Francesco Pio Esposito ha trascinato anche contro la Grecia la giovane Italia di Silvio Baldini alla vittoria. Così come aveva fatto già con il Lussemburgo, con due gol decisivi per altrettanti successi. Trasformando uno dei momenti più duri e difficili, il rigore sbagliato a Zanica contro la Bosnia, in un nuovo inizio in Azzurro, dove si sta prendendo i galloni di leader. A tal punto di aver eguagliato un mito come Gianni Rivera: 5 gol prima dei 21 anni.

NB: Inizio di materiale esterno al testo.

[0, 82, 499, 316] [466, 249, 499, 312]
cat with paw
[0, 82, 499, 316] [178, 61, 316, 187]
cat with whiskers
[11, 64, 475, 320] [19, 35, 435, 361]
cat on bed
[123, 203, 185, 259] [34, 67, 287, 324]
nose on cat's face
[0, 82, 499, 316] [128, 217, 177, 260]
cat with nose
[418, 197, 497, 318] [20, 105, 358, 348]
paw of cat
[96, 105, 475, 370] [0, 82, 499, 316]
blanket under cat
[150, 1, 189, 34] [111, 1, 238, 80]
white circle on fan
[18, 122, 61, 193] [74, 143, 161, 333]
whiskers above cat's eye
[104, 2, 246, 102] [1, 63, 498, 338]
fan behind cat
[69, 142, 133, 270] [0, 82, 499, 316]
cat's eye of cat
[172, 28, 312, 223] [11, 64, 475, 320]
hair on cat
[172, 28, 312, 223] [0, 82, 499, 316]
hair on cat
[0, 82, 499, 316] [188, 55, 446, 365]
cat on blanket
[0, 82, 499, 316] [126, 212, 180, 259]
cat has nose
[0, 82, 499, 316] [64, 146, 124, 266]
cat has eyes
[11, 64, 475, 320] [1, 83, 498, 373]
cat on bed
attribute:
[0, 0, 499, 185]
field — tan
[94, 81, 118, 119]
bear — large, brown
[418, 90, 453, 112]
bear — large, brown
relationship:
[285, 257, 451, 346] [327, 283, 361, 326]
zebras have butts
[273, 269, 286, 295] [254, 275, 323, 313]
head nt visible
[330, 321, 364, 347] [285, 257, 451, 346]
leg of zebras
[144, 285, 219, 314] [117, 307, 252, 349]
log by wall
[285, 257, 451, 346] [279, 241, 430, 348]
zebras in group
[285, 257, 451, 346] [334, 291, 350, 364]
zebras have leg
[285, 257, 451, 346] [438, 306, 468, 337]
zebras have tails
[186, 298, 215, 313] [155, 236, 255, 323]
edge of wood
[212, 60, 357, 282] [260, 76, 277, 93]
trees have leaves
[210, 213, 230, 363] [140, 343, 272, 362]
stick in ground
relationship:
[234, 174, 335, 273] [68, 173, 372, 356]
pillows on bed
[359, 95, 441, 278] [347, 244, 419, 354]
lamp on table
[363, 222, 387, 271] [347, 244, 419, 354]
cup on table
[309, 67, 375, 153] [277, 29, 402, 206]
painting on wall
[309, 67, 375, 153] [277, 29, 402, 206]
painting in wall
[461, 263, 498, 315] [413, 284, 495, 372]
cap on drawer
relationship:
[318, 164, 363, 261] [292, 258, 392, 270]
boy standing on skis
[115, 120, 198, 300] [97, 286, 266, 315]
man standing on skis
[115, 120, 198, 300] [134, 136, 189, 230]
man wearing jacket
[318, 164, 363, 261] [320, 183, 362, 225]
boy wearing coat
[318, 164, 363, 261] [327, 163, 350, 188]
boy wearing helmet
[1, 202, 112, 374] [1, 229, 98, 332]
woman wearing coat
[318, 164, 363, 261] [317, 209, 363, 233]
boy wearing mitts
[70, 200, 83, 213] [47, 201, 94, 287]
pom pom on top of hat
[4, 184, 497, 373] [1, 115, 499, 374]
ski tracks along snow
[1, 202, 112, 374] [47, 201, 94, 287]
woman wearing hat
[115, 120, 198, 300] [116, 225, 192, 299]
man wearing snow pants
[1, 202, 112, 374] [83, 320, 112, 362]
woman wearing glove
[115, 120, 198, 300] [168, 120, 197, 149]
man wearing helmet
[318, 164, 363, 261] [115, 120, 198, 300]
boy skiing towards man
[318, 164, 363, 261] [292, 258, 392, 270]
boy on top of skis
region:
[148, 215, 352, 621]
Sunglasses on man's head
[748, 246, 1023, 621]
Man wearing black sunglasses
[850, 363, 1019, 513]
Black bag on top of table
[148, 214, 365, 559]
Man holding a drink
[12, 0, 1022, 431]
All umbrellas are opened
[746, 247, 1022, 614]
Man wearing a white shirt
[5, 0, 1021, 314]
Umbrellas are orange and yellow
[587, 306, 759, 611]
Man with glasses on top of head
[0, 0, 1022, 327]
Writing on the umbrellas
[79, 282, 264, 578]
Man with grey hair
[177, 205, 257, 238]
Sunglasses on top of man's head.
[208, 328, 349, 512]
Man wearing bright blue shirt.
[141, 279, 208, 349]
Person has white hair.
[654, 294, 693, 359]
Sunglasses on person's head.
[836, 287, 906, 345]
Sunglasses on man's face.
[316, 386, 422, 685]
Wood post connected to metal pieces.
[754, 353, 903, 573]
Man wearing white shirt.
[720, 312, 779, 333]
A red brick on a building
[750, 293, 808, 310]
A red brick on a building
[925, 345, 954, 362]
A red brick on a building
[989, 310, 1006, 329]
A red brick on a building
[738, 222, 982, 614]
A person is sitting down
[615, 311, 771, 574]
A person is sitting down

Esposito come Rivera con l'Italia: "Non lo sapevo, io penso solo alle partite" Due gol, per tornare a sorridere e per voltare pagina: Francesco Pio Esposito ha ripagato le scelte di Silvio Baldini nel migliore dei modi, prendendo per mano la giovane Italia insieme a capitan Donnarumma e facendole attraversare nel migliore dei modi il guado più difficile: quello da Zanica a nuovi lidi. Quali, lo si scoprirà prossimamente. Intanto l'attaccante dell'Inter e dell'Under21 si è preso la scena e non solo: ha eguagliato un record in Azzurro di tutto rispetto, segnando con oggi 5 gol ancor prima di compiere 21 anni: "Io come Rivera? No, non lo sapevo nemmeno. Sono solo molto contento però onestamente il mio pensiero era alla partita. Sono soddisfatto più che altro per la vittoria, per essere riuscito a vincere con questo gruppo bellissimo". Esposito rappresenta la nuova Italia: "Abbiamo trattato queste gare non come amichevoli" Due amichevoli che non si sono trasformate in tranelli, perché lo potevano essere: senza motivazioni, tutto da perdere, una squadra completamente rivoluzionata, in un contesto depresso di fine stagione, con quella macchia indelebile dei Mondiali mancati: "Abbiamo trattato queste due partite non da amichevoli" ha però spiegato Esposito ai microfoni Rai. "Abbiamo usato il massimo dell'impegno come in tutti e 10 i giorni di allenamenti in cui siamo stati impegnati. Era giusto così, era doveroso vincere queste due partite".